Daiane Kowaleski Miranda

Passagem do Trem


 
            Sento-me agora na estação abandonada, para aguardar sua chegada. Estou atenta aos ruídos, ansiosa para ouvir sua voz. Olho impaciente para o relógio, várias e várias vezes, como numa tentativa de fazer o tempo andar mais depressa. Em vão. Os minutos se arrastam. O olhar se perde na curva dos trilhos mais adiante.
            Enfim, a buzina distante anuncia sua presença. Meu coração acelera, proporcionalmente à aproximação do trem.
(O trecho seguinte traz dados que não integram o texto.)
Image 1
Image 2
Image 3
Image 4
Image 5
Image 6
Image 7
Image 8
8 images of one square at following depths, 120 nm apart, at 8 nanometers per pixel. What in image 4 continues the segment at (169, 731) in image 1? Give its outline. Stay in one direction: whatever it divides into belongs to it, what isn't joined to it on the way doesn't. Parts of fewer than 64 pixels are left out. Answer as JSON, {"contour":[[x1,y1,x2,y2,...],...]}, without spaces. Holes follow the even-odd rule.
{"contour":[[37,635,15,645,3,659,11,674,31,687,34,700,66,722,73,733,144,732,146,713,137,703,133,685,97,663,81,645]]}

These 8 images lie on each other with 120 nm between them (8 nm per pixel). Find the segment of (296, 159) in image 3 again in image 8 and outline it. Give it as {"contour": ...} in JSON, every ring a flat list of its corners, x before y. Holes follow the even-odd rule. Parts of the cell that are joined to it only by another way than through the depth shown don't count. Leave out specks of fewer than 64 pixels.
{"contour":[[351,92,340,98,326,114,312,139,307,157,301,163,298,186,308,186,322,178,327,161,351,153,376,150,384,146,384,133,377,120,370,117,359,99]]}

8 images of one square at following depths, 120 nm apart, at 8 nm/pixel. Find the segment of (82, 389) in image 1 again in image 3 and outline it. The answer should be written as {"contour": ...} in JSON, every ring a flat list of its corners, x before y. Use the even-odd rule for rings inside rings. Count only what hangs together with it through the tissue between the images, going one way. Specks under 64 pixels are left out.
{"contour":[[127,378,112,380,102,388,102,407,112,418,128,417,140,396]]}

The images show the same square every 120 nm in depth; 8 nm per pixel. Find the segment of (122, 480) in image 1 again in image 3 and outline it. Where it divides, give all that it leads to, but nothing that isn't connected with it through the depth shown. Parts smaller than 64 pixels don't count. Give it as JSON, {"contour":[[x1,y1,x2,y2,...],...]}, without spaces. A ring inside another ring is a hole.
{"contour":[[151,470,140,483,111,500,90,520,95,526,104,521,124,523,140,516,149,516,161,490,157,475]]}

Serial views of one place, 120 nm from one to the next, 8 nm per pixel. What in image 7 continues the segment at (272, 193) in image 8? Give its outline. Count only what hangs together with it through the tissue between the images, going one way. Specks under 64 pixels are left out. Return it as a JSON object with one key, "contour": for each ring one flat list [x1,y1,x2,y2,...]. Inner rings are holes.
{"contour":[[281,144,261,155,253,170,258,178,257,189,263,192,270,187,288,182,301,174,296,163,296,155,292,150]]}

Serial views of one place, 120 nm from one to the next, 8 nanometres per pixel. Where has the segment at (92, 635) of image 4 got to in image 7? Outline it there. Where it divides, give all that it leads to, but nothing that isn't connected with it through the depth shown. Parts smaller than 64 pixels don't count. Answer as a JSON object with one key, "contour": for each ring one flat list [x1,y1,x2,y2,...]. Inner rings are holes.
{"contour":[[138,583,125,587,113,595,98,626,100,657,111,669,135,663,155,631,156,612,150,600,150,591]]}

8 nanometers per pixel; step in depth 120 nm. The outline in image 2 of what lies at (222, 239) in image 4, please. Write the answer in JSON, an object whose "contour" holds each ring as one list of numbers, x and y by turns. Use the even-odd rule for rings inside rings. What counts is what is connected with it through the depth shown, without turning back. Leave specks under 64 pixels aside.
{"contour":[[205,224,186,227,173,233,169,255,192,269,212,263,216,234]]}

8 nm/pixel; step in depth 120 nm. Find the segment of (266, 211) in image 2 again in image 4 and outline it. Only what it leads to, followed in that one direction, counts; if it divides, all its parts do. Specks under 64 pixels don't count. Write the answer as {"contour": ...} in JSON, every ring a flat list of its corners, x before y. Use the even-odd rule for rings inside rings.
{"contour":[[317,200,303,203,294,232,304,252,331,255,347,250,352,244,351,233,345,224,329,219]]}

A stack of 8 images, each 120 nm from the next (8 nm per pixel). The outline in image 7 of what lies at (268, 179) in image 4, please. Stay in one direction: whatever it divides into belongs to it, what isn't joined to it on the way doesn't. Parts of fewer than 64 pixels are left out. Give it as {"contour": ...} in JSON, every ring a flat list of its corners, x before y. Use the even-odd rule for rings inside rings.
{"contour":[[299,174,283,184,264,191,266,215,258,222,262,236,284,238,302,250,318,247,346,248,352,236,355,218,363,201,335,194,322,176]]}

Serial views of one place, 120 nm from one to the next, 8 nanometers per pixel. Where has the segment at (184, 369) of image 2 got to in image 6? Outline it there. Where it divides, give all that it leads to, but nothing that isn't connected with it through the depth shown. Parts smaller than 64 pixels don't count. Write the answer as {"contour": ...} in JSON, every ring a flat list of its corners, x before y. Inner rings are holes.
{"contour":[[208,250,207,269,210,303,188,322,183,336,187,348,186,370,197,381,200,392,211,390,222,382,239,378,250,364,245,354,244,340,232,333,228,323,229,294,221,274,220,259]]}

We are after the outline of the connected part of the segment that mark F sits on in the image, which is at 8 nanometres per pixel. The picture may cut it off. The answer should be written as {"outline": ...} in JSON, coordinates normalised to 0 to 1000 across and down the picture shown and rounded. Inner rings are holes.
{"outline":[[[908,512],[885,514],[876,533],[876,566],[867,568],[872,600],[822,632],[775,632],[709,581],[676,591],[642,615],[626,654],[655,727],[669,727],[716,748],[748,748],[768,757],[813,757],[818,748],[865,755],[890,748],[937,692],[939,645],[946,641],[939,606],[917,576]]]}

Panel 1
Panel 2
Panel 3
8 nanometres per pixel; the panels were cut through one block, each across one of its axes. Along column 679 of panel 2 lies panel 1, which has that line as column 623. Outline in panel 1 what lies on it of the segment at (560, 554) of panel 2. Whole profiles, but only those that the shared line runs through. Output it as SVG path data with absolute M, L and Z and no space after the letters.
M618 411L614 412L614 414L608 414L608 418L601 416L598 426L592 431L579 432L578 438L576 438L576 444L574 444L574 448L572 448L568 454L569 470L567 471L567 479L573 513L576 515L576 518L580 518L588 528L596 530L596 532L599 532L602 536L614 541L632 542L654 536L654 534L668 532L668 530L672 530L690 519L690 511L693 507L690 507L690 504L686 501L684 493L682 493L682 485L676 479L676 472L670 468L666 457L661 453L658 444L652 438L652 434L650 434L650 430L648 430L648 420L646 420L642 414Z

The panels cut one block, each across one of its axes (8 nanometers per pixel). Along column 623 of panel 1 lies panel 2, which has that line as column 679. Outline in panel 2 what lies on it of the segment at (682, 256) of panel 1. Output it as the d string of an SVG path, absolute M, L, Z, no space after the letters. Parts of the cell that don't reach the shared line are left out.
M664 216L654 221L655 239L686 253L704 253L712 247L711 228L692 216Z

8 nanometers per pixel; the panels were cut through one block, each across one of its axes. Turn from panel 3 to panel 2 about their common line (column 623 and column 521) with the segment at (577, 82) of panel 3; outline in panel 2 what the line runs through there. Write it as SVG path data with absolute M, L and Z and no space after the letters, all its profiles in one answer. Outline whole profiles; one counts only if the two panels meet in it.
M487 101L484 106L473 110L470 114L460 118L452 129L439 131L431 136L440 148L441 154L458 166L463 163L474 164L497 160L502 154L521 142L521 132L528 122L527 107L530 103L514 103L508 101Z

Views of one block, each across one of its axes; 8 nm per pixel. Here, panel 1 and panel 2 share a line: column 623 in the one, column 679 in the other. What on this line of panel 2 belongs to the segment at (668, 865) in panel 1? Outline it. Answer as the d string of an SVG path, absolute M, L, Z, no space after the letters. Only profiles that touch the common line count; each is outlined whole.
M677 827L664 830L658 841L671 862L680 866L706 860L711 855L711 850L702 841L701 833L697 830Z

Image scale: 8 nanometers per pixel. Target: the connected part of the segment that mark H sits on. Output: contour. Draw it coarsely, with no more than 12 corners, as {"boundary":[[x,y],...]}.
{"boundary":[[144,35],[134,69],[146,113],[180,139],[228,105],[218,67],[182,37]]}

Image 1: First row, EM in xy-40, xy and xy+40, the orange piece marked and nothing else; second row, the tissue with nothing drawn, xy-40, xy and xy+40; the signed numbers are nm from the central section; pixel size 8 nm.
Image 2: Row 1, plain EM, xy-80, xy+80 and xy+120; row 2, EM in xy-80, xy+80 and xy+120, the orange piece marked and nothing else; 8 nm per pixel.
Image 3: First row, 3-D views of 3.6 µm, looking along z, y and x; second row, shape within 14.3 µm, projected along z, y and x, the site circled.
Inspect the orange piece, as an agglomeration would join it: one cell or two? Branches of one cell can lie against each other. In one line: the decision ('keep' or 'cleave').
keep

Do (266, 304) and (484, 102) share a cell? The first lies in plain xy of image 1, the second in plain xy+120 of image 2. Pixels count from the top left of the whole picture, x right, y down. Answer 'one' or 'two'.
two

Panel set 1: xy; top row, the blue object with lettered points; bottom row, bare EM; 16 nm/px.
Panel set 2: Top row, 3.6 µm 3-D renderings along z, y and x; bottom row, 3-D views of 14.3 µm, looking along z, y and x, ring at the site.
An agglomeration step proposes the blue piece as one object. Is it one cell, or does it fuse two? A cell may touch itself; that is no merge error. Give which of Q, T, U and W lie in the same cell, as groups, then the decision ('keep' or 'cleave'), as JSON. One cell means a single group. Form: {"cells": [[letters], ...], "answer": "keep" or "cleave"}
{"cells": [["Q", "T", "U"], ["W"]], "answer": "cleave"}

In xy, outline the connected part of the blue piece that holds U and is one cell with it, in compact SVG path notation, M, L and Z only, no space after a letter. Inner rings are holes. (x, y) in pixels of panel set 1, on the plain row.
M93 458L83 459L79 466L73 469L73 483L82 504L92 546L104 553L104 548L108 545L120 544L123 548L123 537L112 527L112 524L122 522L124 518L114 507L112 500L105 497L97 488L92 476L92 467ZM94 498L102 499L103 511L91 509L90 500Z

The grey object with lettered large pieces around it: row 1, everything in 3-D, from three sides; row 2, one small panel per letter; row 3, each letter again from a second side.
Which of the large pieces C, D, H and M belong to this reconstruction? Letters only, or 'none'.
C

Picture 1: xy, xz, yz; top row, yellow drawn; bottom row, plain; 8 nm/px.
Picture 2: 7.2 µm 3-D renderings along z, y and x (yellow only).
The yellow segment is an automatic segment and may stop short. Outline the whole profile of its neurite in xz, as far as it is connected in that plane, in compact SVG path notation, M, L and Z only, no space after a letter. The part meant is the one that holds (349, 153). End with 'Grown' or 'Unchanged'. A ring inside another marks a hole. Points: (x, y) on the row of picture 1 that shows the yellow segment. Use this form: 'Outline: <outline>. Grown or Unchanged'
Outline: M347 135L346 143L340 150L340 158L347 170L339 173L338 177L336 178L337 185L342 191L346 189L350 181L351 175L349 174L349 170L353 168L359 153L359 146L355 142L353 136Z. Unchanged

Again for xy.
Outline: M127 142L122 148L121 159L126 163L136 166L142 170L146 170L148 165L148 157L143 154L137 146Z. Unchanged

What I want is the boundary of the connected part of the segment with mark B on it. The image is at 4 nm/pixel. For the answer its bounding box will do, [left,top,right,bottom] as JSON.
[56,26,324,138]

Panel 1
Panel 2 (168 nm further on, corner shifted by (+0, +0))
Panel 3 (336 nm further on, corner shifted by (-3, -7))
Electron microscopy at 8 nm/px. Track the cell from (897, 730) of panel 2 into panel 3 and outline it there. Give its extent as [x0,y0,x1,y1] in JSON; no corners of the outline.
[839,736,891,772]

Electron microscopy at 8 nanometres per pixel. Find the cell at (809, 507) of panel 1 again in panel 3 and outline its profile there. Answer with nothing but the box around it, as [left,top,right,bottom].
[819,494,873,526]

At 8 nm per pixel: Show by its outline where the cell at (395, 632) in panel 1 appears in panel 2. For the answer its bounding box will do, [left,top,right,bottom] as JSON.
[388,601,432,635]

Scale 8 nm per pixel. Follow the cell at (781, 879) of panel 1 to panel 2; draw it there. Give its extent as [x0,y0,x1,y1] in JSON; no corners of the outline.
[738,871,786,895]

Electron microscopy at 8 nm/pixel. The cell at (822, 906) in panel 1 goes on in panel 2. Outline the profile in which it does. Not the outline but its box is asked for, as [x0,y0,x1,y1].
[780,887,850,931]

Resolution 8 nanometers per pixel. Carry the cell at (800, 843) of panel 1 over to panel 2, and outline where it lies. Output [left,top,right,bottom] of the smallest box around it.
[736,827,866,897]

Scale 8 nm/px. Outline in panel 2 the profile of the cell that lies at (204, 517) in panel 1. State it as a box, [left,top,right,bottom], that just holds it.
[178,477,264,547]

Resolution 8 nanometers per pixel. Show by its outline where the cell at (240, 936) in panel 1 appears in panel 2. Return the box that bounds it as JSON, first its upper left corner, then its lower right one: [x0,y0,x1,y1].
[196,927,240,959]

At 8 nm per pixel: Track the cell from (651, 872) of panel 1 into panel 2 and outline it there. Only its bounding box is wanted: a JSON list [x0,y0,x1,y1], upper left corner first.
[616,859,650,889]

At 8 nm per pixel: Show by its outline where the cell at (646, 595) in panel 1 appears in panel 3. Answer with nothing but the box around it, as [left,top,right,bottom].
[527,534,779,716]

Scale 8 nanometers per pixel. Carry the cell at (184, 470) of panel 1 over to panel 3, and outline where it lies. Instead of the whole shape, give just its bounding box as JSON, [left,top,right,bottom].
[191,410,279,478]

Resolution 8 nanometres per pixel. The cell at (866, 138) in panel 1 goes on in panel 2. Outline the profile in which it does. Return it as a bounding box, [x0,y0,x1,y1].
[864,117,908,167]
             Não tarda para que eu consiga ouvir o ronco pesado do motor, em batidas rápidas. Os trilhos começam a estalar. Não caibo em mim. Uma coluna de fumaça azulada sobe acima da copa das árvores mais adiante. E se aproxima.
            Eis que finalmente ele chega. O trem desponta na curva, ligeiramente inclinado. O chão vibra. Eu também. Ponho-me em pé num salto. Um a um os vagões vão dando forma ao imenso corpo do trem.
            O retumbar profundo do motor das locomotivas diminui, e a composição desacelera. O farol joga sua luz amarelada nas paredes da velha estação. O trem passa lentamente ao meu lado, e quase posso tocá-lo. Observo-o deslizar devagar, até o outro lado da plataforma. A batida rítmica acelera e o trem volta a ganhar velocidade. A buzina soa novamente, me fazendo estremecer. A primeira locomotiva atinge impetuosamente a rua. A composição serpenteia e se afasta, com seu leve balançar.
            Fico parada na plataforma, sentindo seu cheiro, ouvindo seu ruído decrescente e ansiando pelo seu retorno.